一日の撮影が終わったレストランでスタッフがうまそうにビールや酒を飲むのを見ているだけで気分はいい。


ルッコラの前菜






 最近の飛行機は快適。それでも東南アジア方面なら数時間で目的地に着くので気分的に楽だが、これがアフリカ、南アメリカ方面になるとそれなりの決意がいる。例えばブラジルに行くルートはいろいろあるが、一泊のトランジットがない場合は、”日本からシアトルに行って自販機でコーラを買って再び成田に帰ってくる”ほどの疲れた気分になる。
そこからペルーやアルゼンチンへ足を伸ばすとなると、サンパウロでのトランジットが加わるから更にド〜ッと疲れる。南に廻るシンガポールからケープタウンへ行くのも同じ気分。これが経費節減でアエロフロートにでも乗ったら、喜望峰に着く頃には人格も変わっている。
しかしこの程度で疲れている僕はまだまだ修行が足りない。世界遺産の矢口キャメラマンは別の番組で西アフリカで撮影後、東京に戻って次の日にカイロに出発したという物凄い経験をしているのだから。


シンプルな野菜にホッとする


魚とか蛸とか。これは安くて美味しい。


 放送局は海外取材が多い。特に東京は海外と直結しているから、明日の飛行機を電話一本で予約してニューヨーク、ロンドンへの出張などは日常茶飯事。「行ってき〜ます」「おつかれで〜す」の挨拶で見送りはないが、それは簡潔でサッパリしていて気分がいい。でもこれがローカル局になるとそうはいかない。まるで出征兵士を送り出すような風情になってしまう。

* * * *

課題内容: 上の海外取材と長旅の疲れをめぐる文章を、最後の一文の後から書き進める。

* * * *

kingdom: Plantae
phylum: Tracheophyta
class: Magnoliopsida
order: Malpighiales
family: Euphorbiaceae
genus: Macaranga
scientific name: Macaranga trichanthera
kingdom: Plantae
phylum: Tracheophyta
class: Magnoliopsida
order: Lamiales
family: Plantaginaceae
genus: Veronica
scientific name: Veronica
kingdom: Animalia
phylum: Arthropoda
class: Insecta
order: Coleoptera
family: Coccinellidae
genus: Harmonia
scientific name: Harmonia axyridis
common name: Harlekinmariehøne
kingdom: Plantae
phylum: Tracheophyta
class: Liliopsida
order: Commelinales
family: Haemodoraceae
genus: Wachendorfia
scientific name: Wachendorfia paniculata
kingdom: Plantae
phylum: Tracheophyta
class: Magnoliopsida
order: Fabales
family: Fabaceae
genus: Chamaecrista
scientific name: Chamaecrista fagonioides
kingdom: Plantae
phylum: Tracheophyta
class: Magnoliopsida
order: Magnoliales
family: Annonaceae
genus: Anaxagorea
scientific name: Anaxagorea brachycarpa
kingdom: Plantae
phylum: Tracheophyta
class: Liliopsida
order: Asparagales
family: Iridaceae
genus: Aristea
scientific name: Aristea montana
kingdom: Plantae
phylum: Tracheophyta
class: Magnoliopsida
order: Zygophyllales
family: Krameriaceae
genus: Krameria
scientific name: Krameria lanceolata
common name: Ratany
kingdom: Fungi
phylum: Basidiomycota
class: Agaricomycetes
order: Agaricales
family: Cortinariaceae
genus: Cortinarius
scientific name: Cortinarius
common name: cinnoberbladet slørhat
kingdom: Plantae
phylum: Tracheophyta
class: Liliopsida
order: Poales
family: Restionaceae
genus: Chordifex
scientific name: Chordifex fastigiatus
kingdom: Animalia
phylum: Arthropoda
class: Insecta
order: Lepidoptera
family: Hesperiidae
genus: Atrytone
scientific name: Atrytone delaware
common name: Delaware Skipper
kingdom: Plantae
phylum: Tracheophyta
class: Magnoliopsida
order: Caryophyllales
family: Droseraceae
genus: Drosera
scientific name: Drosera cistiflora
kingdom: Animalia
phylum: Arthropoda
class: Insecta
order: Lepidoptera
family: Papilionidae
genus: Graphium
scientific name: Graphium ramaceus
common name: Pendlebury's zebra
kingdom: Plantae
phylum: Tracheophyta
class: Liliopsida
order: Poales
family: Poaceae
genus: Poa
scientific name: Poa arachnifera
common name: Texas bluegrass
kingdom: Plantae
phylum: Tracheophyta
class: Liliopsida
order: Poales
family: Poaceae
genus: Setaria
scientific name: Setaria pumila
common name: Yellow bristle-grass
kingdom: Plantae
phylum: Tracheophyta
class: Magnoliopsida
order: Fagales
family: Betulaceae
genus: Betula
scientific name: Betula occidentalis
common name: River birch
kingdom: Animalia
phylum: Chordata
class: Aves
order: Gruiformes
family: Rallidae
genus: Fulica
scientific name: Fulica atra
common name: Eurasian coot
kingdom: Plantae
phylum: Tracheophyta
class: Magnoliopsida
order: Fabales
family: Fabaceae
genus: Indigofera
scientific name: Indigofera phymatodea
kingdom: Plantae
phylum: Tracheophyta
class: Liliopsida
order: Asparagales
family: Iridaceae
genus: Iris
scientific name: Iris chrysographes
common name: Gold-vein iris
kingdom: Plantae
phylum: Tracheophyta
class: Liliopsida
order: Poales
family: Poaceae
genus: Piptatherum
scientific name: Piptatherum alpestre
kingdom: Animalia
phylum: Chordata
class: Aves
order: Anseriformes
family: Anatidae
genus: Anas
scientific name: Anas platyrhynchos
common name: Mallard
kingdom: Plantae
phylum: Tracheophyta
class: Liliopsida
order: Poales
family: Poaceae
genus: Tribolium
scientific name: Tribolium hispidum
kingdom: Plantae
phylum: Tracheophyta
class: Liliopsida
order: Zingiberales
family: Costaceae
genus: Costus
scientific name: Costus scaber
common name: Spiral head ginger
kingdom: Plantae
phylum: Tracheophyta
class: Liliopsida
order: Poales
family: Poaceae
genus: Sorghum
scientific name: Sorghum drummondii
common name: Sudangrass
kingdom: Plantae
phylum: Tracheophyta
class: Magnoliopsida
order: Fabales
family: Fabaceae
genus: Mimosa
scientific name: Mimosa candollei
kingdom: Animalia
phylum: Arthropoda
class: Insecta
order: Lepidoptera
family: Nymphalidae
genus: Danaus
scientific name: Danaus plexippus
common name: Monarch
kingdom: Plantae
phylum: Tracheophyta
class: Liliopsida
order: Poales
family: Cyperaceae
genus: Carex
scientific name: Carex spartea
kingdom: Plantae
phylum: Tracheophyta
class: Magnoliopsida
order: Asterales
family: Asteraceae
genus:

* * * *

解答:
僕が助手の頃は機材運び兼見送り要員としてよく伊丹空港に行かされた。取材班の編成は三人なのだが、ディレクターとキャメラマン以外に必ずやや老年の偉い人が同行していた。僕はこの人を通訳だと思っていたが、どうして撮影助手や照明マンを連れて行かないのか不思議だった。あるときこれは放送局では常識の「福利厚生」なのだと先輩に教えてもらった。海外旅行も自由に行けるようになった時代。それぐらい自分の金で行けよ!と思った若かりし助手時代。
最近はスポンサーも先刻承知で「この番組制作費は御社の福利厚生には使わないで下さいネ〜。」と一言。
とにかく税関の彼方に消えてゆく取材班を見送るとドッ〜と疲れるのだが、帰国時も同じお迎えの儀式が待っている。


シャーベット アイスクリーム


 海外取材に行かない人たちは様々な憶測を口にする。
「タダで海外取材にいけるのいいな〜。」「飛行機の中では酒を飲み放題。」「結構なホテルに泊まって豪勢な食事。」「普通の観光客では見れないところが見れる‥…。」



 ”そんなに言うなら貴様が行ってみろ”
僕たちは撮影という仕事が目的で旅行見物ではないのだ。昔の福利厚生的大名取材と違って予算的に贅沢などできないし興味もない。空撮をやめたり、クレーンなどの特機を諦めたりして予算のやり繰りをしている。食べ物も贅沢しているわけではなく、その国の普通のご飯を食べている。
スポンサーが出しているお金は途中で抜かれて制作段階で使える予算は雀の涙ほど。少ない制作予算でどうして他局を圧倒できる映像を撮れというのだろう。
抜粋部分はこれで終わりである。